自從蘇靜初同董慶元順利退親,喬伊娘母女三人對計氏就是言聽計從,做起文胸來也比以前更加地盡心盡力。她三人在屋裡做文胸,計氏和蘇靜姍卻是沒這空閒,一個被蘇遠光堵在了廳堂裡,一個被劉士衡叫了去。
蘇遠光找計氏,還是因爲他的親事,前天萬家來探蘇家的口風,計氏卻不理不睬,萬里行便明白了蘇家的態度,當即雷厲風行,在一天之內將蘇家的三家店鋪盡數收回,這本是早就說好的事,倒也沒甚麼,但他昨日卻把蘇遠光叫了去,把賬本子拿給他看,稱這三家店鋪虧空不少,而這虧空,不能由他一人承擔,蘇家得按照先前的股份分配,分去三成。
道理是這個道理,但蘇遠光哪裡有能力承擔這三成的虧空,當即就傻了眼,而蘇留鑫又因自己被鎖一事還生着氣,根本不搭理這事兒,其實就算他搭理,又能如何,他癱在牀上,也拿不出銀子來,虧空的事還是得蘇遠光想辦法。
蘇遠光沒有辦法可想,只得來找計氏,希望計氏能走走劉士衡的路子,請他出面去向萬里行求個情,或者借些錢給他們。
計氏而今一門心思只想給蘇靜姍尋個好人家,然後離開蘇家,哪裡還會去理會蘇遠光的這檔子破事,自然也就不會爲了他去求劉士衡,於是便道:“你放着現成的法子不用,卻去求個外人作甚?”
蘇遠光眼一亮,忙問:“甚麼辦法?”
計氏道:“娶了萬家的閨女,不就甚麼事都沒了?”
說來說去,還是要他娶萬筱春蘇遠光登時惱怒起來。
計氏卻道:“你以爲我想讓萬家人進門?這不是沒辦法了麼?”她嘴上這樣說,心裡卻想的是,反正我是準備要走的人,就讓你們和萬家人折騰去罷,反正到時蘇靜姍也嫁了,眼不見心不煩,至於所謂的女人在婆家需要孃家人撐腰——算了罷,他們不給蘇靜姍添堵就成。
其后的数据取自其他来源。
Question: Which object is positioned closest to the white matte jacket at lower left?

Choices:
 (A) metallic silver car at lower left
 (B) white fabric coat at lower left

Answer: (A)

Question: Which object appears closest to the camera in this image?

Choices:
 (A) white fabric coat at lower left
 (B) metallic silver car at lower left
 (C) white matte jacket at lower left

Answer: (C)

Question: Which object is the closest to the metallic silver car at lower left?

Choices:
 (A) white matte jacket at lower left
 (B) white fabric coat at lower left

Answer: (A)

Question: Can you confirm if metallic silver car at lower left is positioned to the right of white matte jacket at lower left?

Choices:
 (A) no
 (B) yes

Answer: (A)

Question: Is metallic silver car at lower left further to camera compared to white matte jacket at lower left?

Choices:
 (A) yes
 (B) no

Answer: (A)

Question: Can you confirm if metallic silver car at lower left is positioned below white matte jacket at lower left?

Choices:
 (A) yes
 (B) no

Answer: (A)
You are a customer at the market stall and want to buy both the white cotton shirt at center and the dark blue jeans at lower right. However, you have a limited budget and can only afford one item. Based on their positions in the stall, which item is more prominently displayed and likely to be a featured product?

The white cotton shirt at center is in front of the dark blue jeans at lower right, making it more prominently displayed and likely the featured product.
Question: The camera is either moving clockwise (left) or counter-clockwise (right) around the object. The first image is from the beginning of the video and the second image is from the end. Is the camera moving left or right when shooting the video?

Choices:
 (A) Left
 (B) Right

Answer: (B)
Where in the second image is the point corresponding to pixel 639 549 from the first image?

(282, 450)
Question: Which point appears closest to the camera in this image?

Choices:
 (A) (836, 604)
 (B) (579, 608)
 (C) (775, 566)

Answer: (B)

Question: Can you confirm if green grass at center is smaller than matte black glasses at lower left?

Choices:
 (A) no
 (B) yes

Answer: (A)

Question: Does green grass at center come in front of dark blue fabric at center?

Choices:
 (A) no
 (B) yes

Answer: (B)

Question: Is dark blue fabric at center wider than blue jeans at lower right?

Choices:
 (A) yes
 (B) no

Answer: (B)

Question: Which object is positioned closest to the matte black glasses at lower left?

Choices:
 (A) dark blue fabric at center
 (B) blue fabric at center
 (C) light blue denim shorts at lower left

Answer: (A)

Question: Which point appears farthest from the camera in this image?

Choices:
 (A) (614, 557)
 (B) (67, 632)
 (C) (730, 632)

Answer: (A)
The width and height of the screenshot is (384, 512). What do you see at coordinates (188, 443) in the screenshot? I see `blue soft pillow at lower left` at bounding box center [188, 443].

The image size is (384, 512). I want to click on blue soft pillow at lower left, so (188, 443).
蘇遠光不知計氏所想,只看見她一臉的無可奈何,就猶豫起來。計氏看在眼裡,便趁機道:“你若是願意,我這就去找媒人。我不知你爲甚麼非不肯娶萬家那姑娘,但她不管怎麼說都是你生母的內侄女,娶了她,也不算甚麼壞事。”
蘇遠光大概是被萬家逼得緊了,低着頭沒有作聲,計氏便作了主,到東廂蘇靜姍屋裡叫來正做文胸的喬伊娘,叫她出門找媒人,上萬家去提親,爲蘇遠光求娶萬里行的小閨女萬筱春。
與此同時,劉士衡正在前面的鋪子裡,同蘇靜姍磨嘰:“我這把灑金扇子,可是至尊的寶物,能招財進寶,你把它供在店裡,一定能財源滾滾……”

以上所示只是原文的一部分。